Inhaled nitric oxide (NO) produces selective pulmonary vasodilation without reducing systemic vascular resistance or systemic arterial pressure. However, the high cost of providing NO and its complex cylinder delivery system limit this life-saving inhaled NO therapy for in-hospital use to well-equipped medical centers in developed countries. This talk introduces the design and development of electrical generation of NO from air using pulsed electrical discharges, describes the studies of efficacy of electric NO in vasodilating pulmonary vasculature of large animal model and human volunteers, and discusses the potential applications of electric NO in treating a broad spectrum of diseases.

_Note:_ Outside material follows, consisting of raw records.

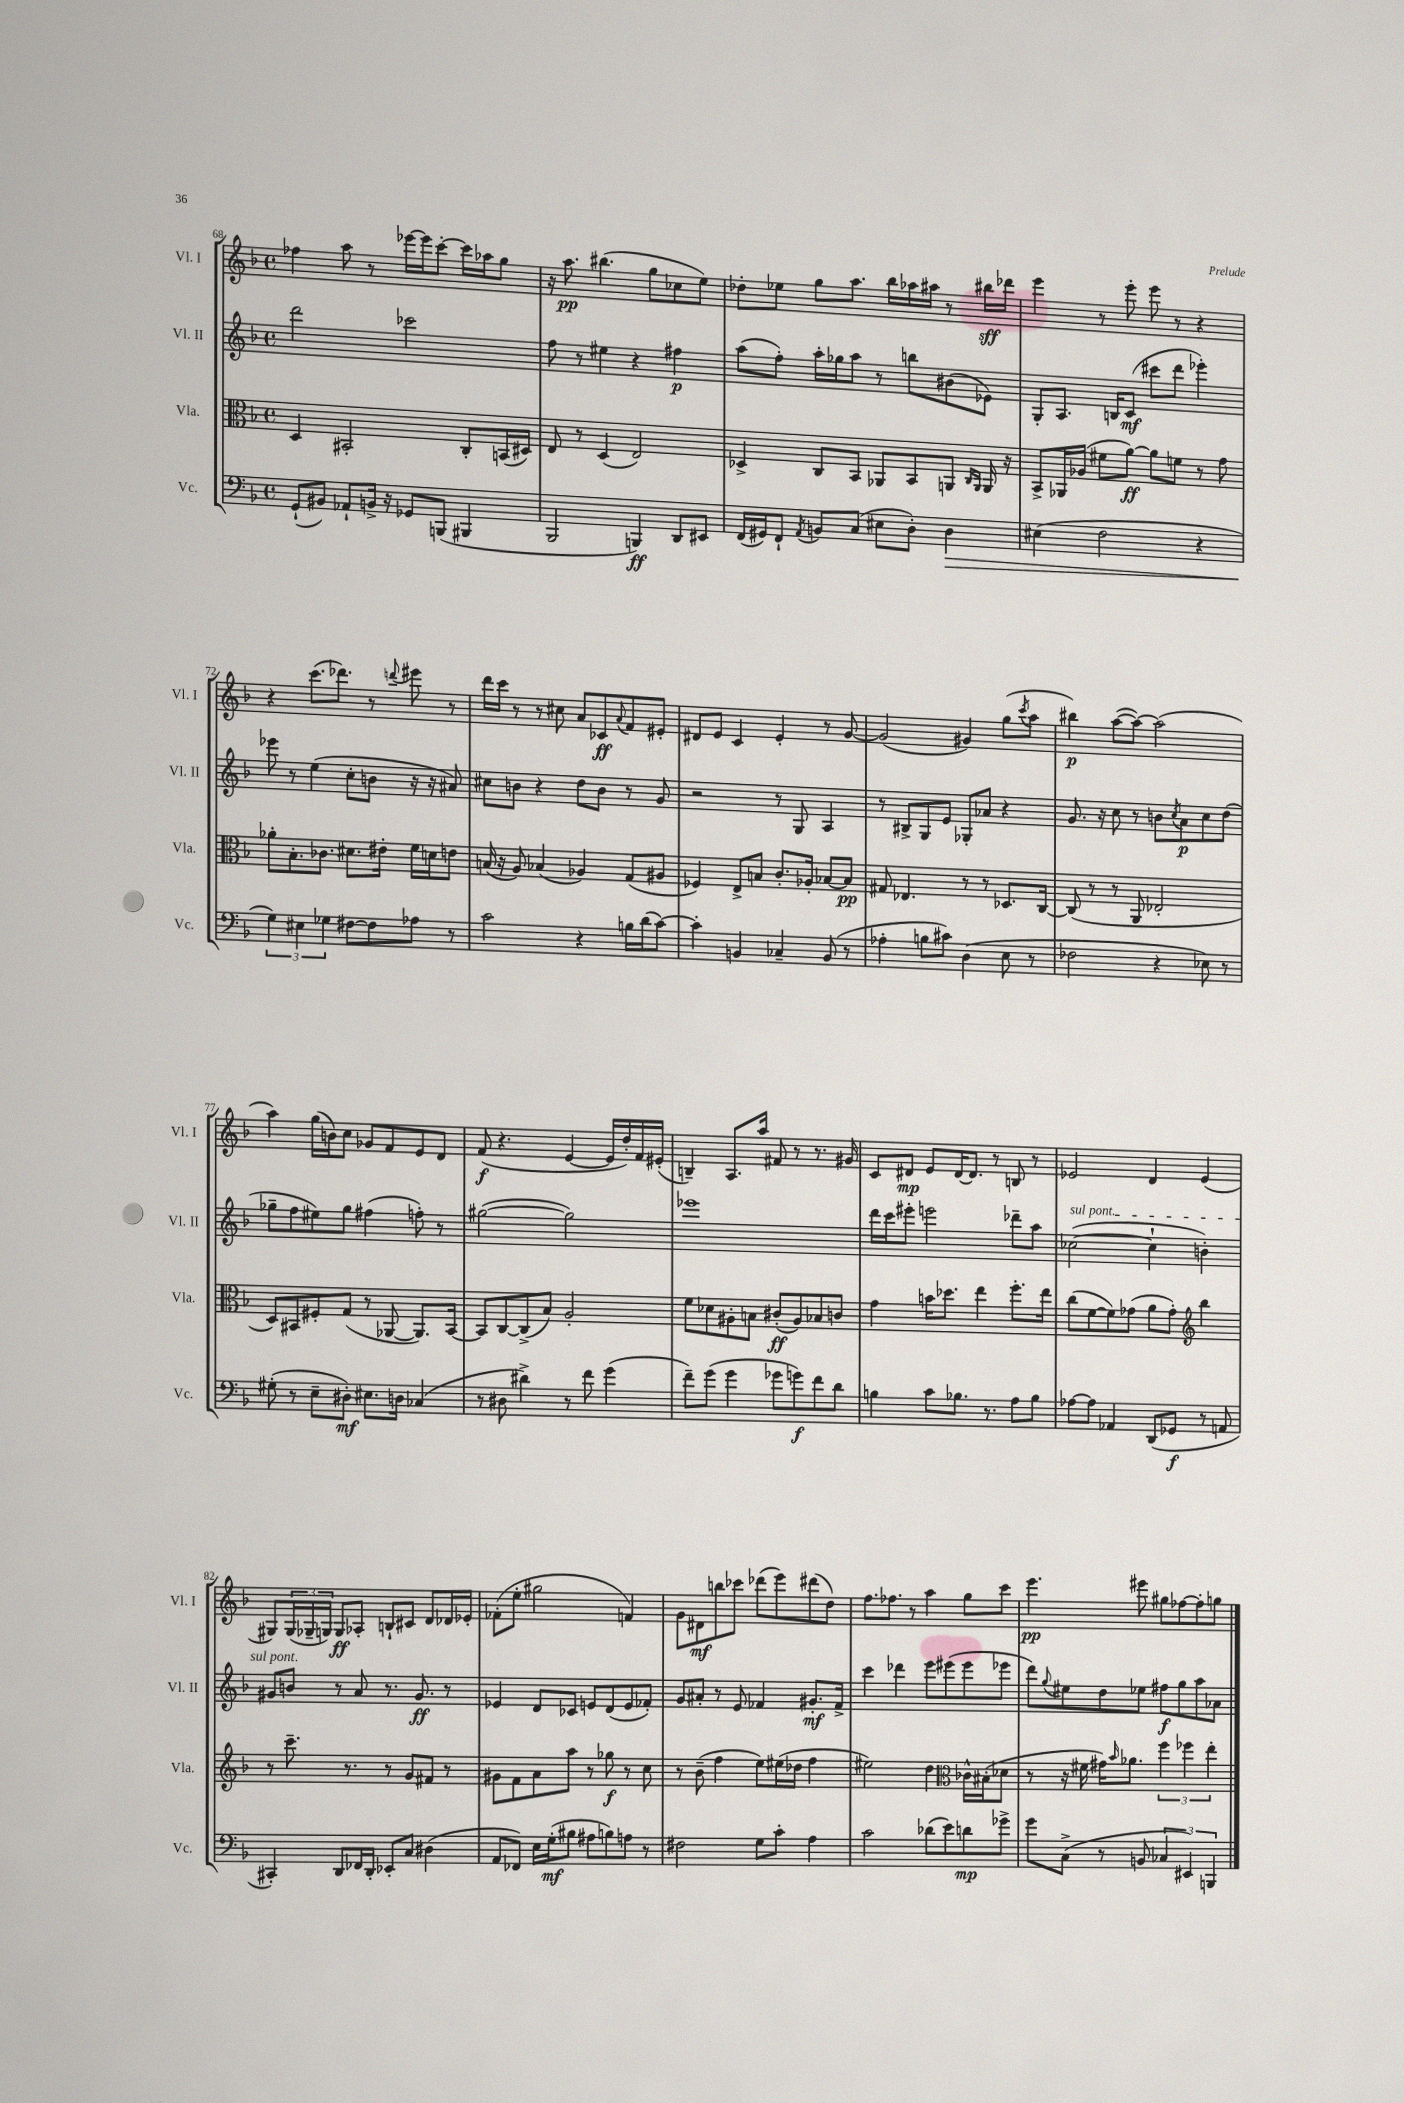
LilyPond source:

<<
\new StaffGroup <<
\new Staff = "s0" \with { instrumentName = "Vl. I" shortInstrumentName = "Vl. I" } {
    \clef treble \key f \major \defaultTimeSignature \time 4/4
    fes''4 a''8 r8 ees'''16~ ees'''16 c'''8~-. c'''16 aes''16 g''8 |
    r16 a''8.\pp bis''4.( g''8 ces''8 e''8) |
    des''8-. ees''8 g''8 a''8. bes''16 aes''16 ais''16 r8 bis''16\sff des'''16 |
    e'''4 r8 e'''8-. e'''8 r8 r4 |
    r4 c'''8.( des'''8.) r8 \appoggiatura { d'''8 } eis'''8 r8 |
    d'''16 c'''16 r8 r8 cis''8 a'8 ces'8\ff \appoggiatura { a'8 } f'8 eis'8-. |
    dis'8 e'8 c'4 e'4-. r8 g'8~ |
    g'2( gis'4) g''8( \acciaccatura { c'''8 } a''8 |
    bis''4\p) a''8~( a''8~) a''2( |
    a''4) g''16( b'16) c''8 ges'8 f'8 e'8 d'8 |
    f'8\f( r4. e'4~ e'16 d''16-.) f'16 eis'16-.( |
    b4--) a8. a''16 fis'8 r8 r8. gis'16 |
    c'8 dis'8\mp e'8 dis'16~ dis'8. r8 b8 r8 |
    ees'2 d'4 ees'4( |
    gis8) \tuplet 3/2 { gis16( ges16-- g16) } g8\ff aes8-. b8-! cis'8 d'8 des'16 ees'16-. |
    fes'8-.( e''8-. gis''2 f'4) |
    g'8 dis'8\mf b''8 ces'''8 des'''8( e'''8) dis'''8( d''8) |
    f''8. fes''8. r8 a''4 g''8 c'''8 |
    e'''4.\pp eis'''8 gis''8 fes''8~ fes''8-. g''8 \bar "|." |
}
\new Staff = "s1" \with { instrumentName = "Vl. II" shortInstrumentName = "Vl. II" } {
    \clef treble \key f \major \defaultTimeSignature \time 4/4
    d'''2 ces'''2 |
    f''8 r8 eis''4 r4 fis''4\p |
    a''8( f''8-.) a''16-. ges''16 a''8 r8 b''8 bis'8( ees'8) |
    g8-. a8. b16 c'8\mf( cis'''8 d'''8 ees'''4-.) |
    ees'''8 r8 e''4( c''8-. b'8 r16 r16 ais'8) |
    cis''8 b'8 r4 d''8 b'8 r8 g'8 |
    r2 r8 g8 a4 |
    r8 bis8-> g8 e'8 ges8-. aes'8 r4 |
    g'8. r16 c''8 r8 b'8 \acciaccatura { c''8 } a'8\p c''8 d''8( |
    ges''8-- f''8 eis''8) ges''8 fis''4( f''8-.) r8 |
    gis''2~( gis''2) |
    ees'''1 |
    d'''16 c'''16 eis'''8-. e'''2 des'''8-- a''8 |
    \once \override TextSpanner.bound-details.left.text = \markup { \italic "sul pont." } ces''2~\startTextSpan( ces''4-! b'4-.) |
    gis'8 b'8\stopTextSpan r8 a'8 r8. gis'8.\ff r8 |
    ees'4 d'8 ces'8 e'8 d'8( e'8 fes'8-.) |
    g'8 ais'8-. r8 e'8 fes'4 gis'8.-.\mf fes'16-> |
    c'''4 des'''4 e'''8 eis'''8( eis'''8 ees'''8 |
    d'''8) \appoggiatura { g''8 } eis''8 d''8 ees''8 fis''8\f g''8 a''8 aes'8 \bar "|." |
}
\new Staff = "s2" \with { instrumentName = "Vla." shortInstrumentName = "Vla." } {
    \clef alto \key f \major \defaultTimeSignature \time 4/4
    d4 bis,2-. c8-. b,16( dis16) |
    e8 r8 d4( e2) |
    des4-> c8 bes,8 aes,8 bes,8 a,8 \grace { c16 a,16 } a,16 r16 |
    bes,8-> aes,16 aes16( fis'8 a'8~\ff) a'8 f'8 r8 g'8 |
    aes'8-. bes8.-. ces'8. dis'8. eis'16-. f'16 d'16 e'8 |
    b16( r16 a8) bes4( aes4) g8( ais8 |
    fes4) e8-> b8 c'8.-. aes16-. bes8~ bes8\pp |
    gis8 ees4. r8 r8 des8. c16~ |
    c8( r8 r8 a,8 ees2-. |
    d8) bis,8 fis8-. g8( r8 aes,8~ aes,8.) bis,16~ |
    bis,8 c8~ c8->( bes8) a2-. |
    f'8 des'8 ais8-. b8 cis'8-.\ff( ais8) bes8 c'8 |
    g'4 b'16 des''8. e''4 f''8.-. e''16 |
    c''8( f'8~ f'8) ges'8( a'8 ges'8-.) \clef treble bes''4 |
    r8 c'''8.-- r8. r8 g'8 fis'8 r8 |
    gis'8 f'8 a'8 a''8 r8 ges''8\f r8 c''8 |
    r8 bes'8--( f''4 e''8) eis''16( des''16 f''4 |
    eis''2) d''4 \clef alto ces'16-^ bis16-.( des'8 |
    r8 r16 fis'16 gis'16) \grace { bes'16 } aes'8. \tuplet 3/2 { f''4 fes''4 e''4-. } \bar "|." |
}
\new Staff = "s3" \with { instrumentName = "Vc." shortInstrumentName = "Vc." } {
    \clef bass \key f \major \defaultTimeSignature \time 4/4
    g,8-!( bis,8) aes,8-! b,16-> r16 ges,8 b,,8( bis,,4 |
    bes,,2 b,,4\ff) d,8 eis,8 |
    f,16( gis,16) f,8-! \acciaccatura { a,8 } b,8 c8( eis8 d8-.) d4\> |
    eis4( f2 r4 |
    \tuplet 3/2 { g4\!) eis4 ges4 } fis8~ fis8 aes8 r8 |
    c'2 r4 b16 d'16( c'8~) |
    c'4-. b,4 ces4-- b,8( r8 |
    aes4-. b8 cis'8) d4( e8 r8 |
    fes2 r4 ees8) r8 |
    gis8-.( r8 e8-- dis8-.\mf) eis8. d16 ces4( |
    r8 dis8 dis'4->) r8 f'8 g'4( |
    f'8--) g'8( g'4 ges'8 g'8\f) f'8 d'8 |
    b4 c'8 bes8. r8. a8 bes8 |
    aes8~ aes8 aes,4 d,8( ges,8\f r8 a,8 |
    cis,4-.) d,8 fes,16 d,16-. ees,8-. c8 dis4( |
    a,8 fes,8) e16 g16-.\mf( bis8 ais8 b8) a8 r8 |
    fis2 g8 c'8-. a4 |
    c'2 des'8( e'8) d'8\mp ges'8-> |
    g'8 c8->( r8 b,8 \tuplet 3/2 { ces4 eis,4) b,,4 } \bar "|." |
}
>>
>>
\layout { \context { \Score currentBarNumber = #68 } }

Data visualization has become ubiquitous in science and daily life. However, a better understanding of the principles of scientific data visualization could, in most cases, significantly improve the clarity and transparency of the data. The talk will focus on principles of visual perception and graphic design everyone should know to develop effective visualizations of scientific or clinical data. The talk will include a brief history of data visualization, many examples, and a critical discussion of the pros and cons of different visualization types and the design choices for clarification. It will also cover some aspects of Edward Tufte's famous publications.

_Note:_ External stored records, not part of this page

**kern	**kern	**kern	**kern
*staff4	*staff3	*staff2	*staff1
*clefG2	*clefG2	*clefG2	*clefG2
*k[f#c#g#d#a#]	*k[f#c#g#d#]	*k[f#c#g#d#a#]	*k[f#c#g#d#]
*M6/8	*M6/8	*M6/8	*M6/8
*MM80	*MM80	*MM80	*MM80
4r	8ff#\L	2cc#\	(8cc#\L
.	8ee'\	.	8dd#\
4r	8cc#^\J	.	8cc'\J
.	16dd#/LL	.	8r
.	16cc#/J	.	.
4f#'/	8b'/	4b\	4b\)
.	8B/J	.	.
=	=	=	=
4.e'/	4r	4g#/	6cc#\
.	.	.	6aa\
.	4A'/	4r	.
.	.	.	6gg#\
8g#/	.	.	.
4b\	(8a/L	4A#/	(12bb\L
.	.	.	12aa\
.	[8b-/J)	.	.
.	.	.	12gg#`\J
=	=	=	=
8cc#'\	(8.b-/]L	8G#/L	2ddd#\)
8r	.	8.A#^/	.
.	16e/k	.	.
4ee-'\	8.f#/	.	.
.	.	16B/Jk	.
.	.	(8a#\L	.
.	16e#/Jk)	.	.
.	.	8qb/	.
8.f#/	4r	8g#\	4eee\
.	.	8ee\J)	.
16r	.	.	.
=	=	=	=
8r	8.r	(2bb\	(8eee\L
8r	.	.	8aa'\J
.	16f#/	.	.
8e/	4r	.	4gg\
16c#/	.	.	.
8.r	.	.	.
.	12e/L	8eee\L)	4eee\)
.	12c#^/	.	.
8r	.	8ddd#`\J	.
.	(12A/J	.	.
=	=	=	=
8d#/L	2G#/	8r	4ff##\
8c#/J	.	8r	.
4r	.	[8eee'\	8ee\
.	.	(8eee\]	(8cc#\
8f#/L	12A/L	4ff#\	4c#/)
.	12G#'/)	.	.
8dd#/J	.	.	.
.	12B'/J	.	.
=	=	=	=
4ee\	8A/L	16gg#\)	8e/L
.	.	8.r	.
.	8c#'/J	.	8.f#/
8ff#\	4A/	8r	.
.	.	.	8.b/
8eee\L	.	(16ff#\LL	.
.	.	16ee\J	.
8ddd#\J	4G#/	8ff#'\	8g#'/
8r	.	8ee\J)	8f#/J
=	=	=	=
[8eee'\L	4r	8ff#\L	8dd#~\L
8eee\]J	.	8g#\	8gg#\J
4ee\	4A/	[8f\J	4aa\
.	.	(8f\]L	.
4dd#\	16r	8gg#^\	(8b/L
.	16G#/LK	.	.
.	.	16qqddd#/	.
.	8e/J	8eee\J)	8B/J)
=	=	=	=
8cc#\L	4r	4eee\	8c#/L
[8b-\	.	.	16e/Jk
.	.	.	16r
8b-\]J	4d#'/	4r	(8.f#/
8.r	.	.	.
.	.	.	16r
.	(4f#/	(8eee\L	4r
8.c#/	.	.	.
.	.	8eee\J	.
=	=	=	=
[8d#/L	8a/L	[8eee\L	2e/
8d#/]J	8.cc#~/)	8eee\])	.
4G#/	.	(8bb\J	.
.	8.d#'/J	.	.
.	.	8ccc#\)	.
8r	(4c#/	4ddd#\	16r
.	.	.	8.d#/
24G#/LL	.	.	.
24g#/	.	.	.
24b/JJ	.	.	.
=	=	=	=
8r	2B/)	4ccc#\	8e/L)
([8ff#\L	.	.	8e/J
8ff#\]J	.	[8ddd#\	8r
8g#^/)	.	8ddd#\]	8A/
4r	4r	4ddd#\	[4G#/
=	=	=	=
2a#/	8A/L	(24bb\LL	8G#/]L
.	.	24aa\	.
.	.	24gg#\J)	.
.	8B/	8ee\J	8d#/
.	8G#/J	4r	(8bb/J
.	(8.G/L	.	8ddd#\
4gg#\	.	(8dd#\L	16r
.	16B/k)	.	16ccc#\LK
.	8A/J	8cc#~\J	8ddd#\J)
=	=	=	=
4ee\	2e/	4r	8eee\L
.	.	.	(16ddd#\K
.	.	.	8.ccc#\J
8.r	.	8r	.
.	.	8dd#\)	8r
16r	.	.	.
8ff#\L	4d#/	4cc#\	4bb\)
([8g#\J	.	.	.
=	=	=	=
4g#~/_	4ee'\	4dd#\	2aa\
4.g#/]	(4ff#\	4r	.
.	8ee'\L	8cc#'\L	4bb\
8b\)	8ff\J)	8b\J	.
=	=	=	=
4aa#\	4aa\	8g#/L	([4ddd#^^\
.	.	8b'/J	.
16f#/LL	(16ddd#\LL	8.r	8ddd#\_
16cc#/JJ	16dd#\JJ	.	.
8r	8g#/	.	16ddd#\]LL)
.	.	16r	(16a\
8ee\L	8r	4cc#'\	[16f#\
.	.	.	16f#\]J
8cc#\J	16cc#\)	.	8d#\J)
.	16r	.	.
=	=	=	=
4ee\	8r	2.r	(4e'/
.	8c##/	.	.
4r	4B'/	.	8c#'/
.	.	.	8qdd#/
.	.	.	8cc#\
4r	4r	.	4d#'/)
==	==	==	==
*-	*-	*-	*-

Dr. Feng will discuss the in vitro part and Dr. Li will discuss the in vivo part and MEA, the new technology.

Biological specimens are intrinsically three dimensional; however, because of the obscuring effects of light scatter, imaging deep into a tissue volume is problematic. Although efforts to eliminate the scatter by “clearing” the tissue have been ongoing for over a century, there have been a large number of recent innovations. This talk introduces the physical basis for light scatter in tissue, describes the mechanisms underlying various clearing techniques, and discusses several of the major advances in light microscopy for imaging cleared tissue.

Over the last decade a fairly detailed picture has emerged concerning the molecular mechanisms of action of general anesthetics on synaptic GABA(A)Rs. These receptors are the major inhibitory ligand-gated ion channels in the CNS, and general anesthetics enhance the action of GABA on them leading to anesthesia. The GABA(A)R is a large protein with five separate subunits. We now know that a given intravenous anesthetic binds to one of three classes of binding site depending on its chemical structure. Etomidate, pentobarbital and alphaxalone thus bind to different sites. More recently it has become apparent, that these three sites talk to each other. These so–called allosteric interactions have interesting implications for clinical practice, which we will explore.

Optogenetics and DREADDs are useful tools to selectively manipulate brain circuits. This talk will give an overview of each technique including pros and cons and then review the literature that has used these techniques to investigate sleep and anesthesia regulation.

Bronchoconstriction is an essential feature of asthma attacks. Ex vivo stimulation of airway smooth muscle leads to the constriction of an airway. However, ventilation imaging during bronchoconstriction shows regional impairments of ventilation, referred to as ventilation defects (VDefs), which is strong evidence for major regional differences in bronchoconstriction. How is this contradiction possible? Why does the behavior of individual elements of a larger system, such as individual airways, not explain phenomena such as VDefs in the whole system? The fundamental reason is that emergent phenomena result from interactions among the elements of a complex system, and feedback mechanisms can lead to differentiation and the emergence of heterogeneity. The Nobel laureate Philip Anderson emphasized in a Science paper entitled "More is different" that extrapolation from the behavior of an element to the whole system fails in complex systems, and this applies to airway behavior in asthma, phase separation in cell signaling, the emergence of life, as well as other phenomena of complex systems.